Travail demandé:
1. Reproduisez fidèlement le passage de l'extrait de décision sur la grille des nuances politiques qui va de « 5. Il y a lieu, dans » à « de justice administrative. ».
2. Relevez toutes les expressions placées entre guillemets dans l'extrait de décision sur la grille des nuances politiques.
3. Rédigez la suite de l'extrait de décision sur la grille des nuances politiques à partir de la fin du paragraphe 6.

Texte fourni:
····················

3. Il résulte des dispositions précitées qu'elles habilitent, pour assurer la mise en œuvre de deux traitements automatisés de données à caractère personnel dénommés " Application élection " et " Répertoire national des élus ", le ministre de l'intérieur à établir une " grille des nuances politiques " destinée à permettre l'agrégation des résultats des élections en vue de l'information des pouvoirs publics et des citoyens. Ainsi que l'a relevé la Commission nationale de l'informatique et des libertés, dans la délibération n° 2013-406 du 19 décembre 2013 rendue à propos des traitements automatisés en cause, la nuance politique, qui est attribuée par l'administration, vise à placer tout candidat ou élu ainsi que toute liste sur une grille politique représentant les courants politiques et se distingue des étiquettes et des groupements politiques. Elle permet aux pouvoirs publics et aux citoyens de disposer de résultats électoraux faisant apparaître les tendances politiques locales et nationales et de suivre ces tendances dans le temps.

4. Il ressort des termes de l'arrêt attaqué que, pour prononcer l'annulation de la décision du ministre litigieuse comme entachée d'une erreur manifeste d'appréciation et d'une erreur de droit, la cour administrative d'appel s'est fondée sur la circonstance que l'attribution de la nuance " extrême-droite " aux candidats du parti SIEL était principalement fondée sur la proximité de cette formation avec celle du Front national, révélée par différents indices, sans que puisse être regardé comme ayant été véritablement pris en considération le programme du parti requérant. D'une part, se fondant sur un moyen d'erreur de droit qui n'était pas invoqué devant elle et qui n'était pas d'ordre public et sans, en tout état de cause, en avoir informé au préalable les parties, la cour a elle-même entaché son arrêt d'erreur de droit. D'autre part, en ne précisant pas les raisons pour lesquelles elle estimait également que la décision attaquée était entachée d'erreur manifeste d'appréciation, la cour a entaché son arrêt d'une insuffisance de motivation. Le ministre de l'intérieur et de l'outre-mer est dès lors fondé, sans qu'il soit besoin de se prononcer sur les autres moyens de son pourvoi, à demander l'annulation de l'arrêt qu'il attaque.

5. Il y a lieu, dans les circonstances de l'espèce, de régler l'affaire au fond, dans la même mesure, en application de l'article L. 821-2 du code de justice administrative.

6. En premier lieu, le moyen tiré de ce que l'autorité administrative ne serait pas compétente pour procéder à une classification des candidats au motif qu'une telle classification relèverait de l'analyse politique ne peut qu'être écarté.

····················

Matériaux d'étude:
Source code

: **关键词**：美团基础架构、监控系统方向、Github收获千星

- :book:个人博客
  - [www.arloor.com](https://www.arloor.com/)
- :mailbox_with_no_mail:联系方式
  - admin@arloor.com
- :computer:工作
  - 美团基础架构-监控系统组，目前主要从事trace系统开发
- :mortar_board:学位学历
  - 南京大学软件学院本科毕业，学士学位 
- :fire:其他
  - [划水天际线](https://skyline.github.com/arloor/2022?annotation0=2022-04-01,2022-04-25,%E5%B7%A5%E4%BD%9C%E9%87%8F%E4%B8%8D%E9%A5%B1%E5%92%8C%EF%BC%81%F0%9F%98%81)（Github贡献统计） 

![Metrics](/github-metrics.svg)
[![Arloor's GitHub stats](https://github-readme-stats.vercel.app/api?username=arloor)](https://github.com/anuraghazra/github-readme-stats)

····················

Réponses attendues:
1.
5. Il y a lieu, dans les circonstances de l'espèce, de régler l'affaire au fond, dans la même mesure, en application de l'article L. 821-2 du code de justice administrative.

2.
- « Application élection »
- « Répertoire national des élus »
- « grille des nuances politiques »
- « extrême-droite »

3.
7. En deuxième lieu, la circonstance que les dispositions de l'article 5 du décret du 9 décembre, dont l'illégalité est invoquée par la voie de l'exception, ne précisent pas les critères à retenir pour la détermination des nuances politiques attribuées aux candidats ou aux listes de candidats est, en tout état de cause, sans incidence par elle-même sur leur légalité.

8. En troisième lieu, eu égard à l'objet de la " grille des nuances politiques " rappelé au point 3, qui implique qu'elle ne distingue qu'un nombre limité de nuances politiques en vue de la présentation des résultats électoraux, lesquelles se distinguent des étiquettes politiques que les candidats ou les formations politiques choisissent librement pour se présenter aux suffrages des électeurs, la décision administrative consistant à attribuer une nuance politique, par elle-même, ne constitue pas une entrave à la liberté du débat démocratique et ne porte pas davantage atteinte à la sincérité du scrutin. L'association SIEL ne justifie pas, en outre, en quoi, dans les circonstances de l'espèce, l'attribution de la nuance politique d'" extrême-droite " à sa formation aurait, en ce qui la concerne, constitué une entrave à la liberté du débat démocratique. Par suite, son moyen tiré d'une telle entrave ou atteinte doit être écarté.

9. En quatrième lieu, la circonstance que des nuances politiques propres à certaines formations leur soient attribuées compte tenu notamment de leur importance, alors que d'autres se voient désignées par des nuances communes à plusieurs candidats ou partis comme celle d'" extrême-droite ", ne porte pas par elle-même atteinte au principe d'égalité, eu égard aux différences qui existent entre ces différents candidats ou formations politiques. Par suite, l'association SIEL n'est pas fondée à soutenir que la décision attaquée aurait méconnu le principe d'égalité.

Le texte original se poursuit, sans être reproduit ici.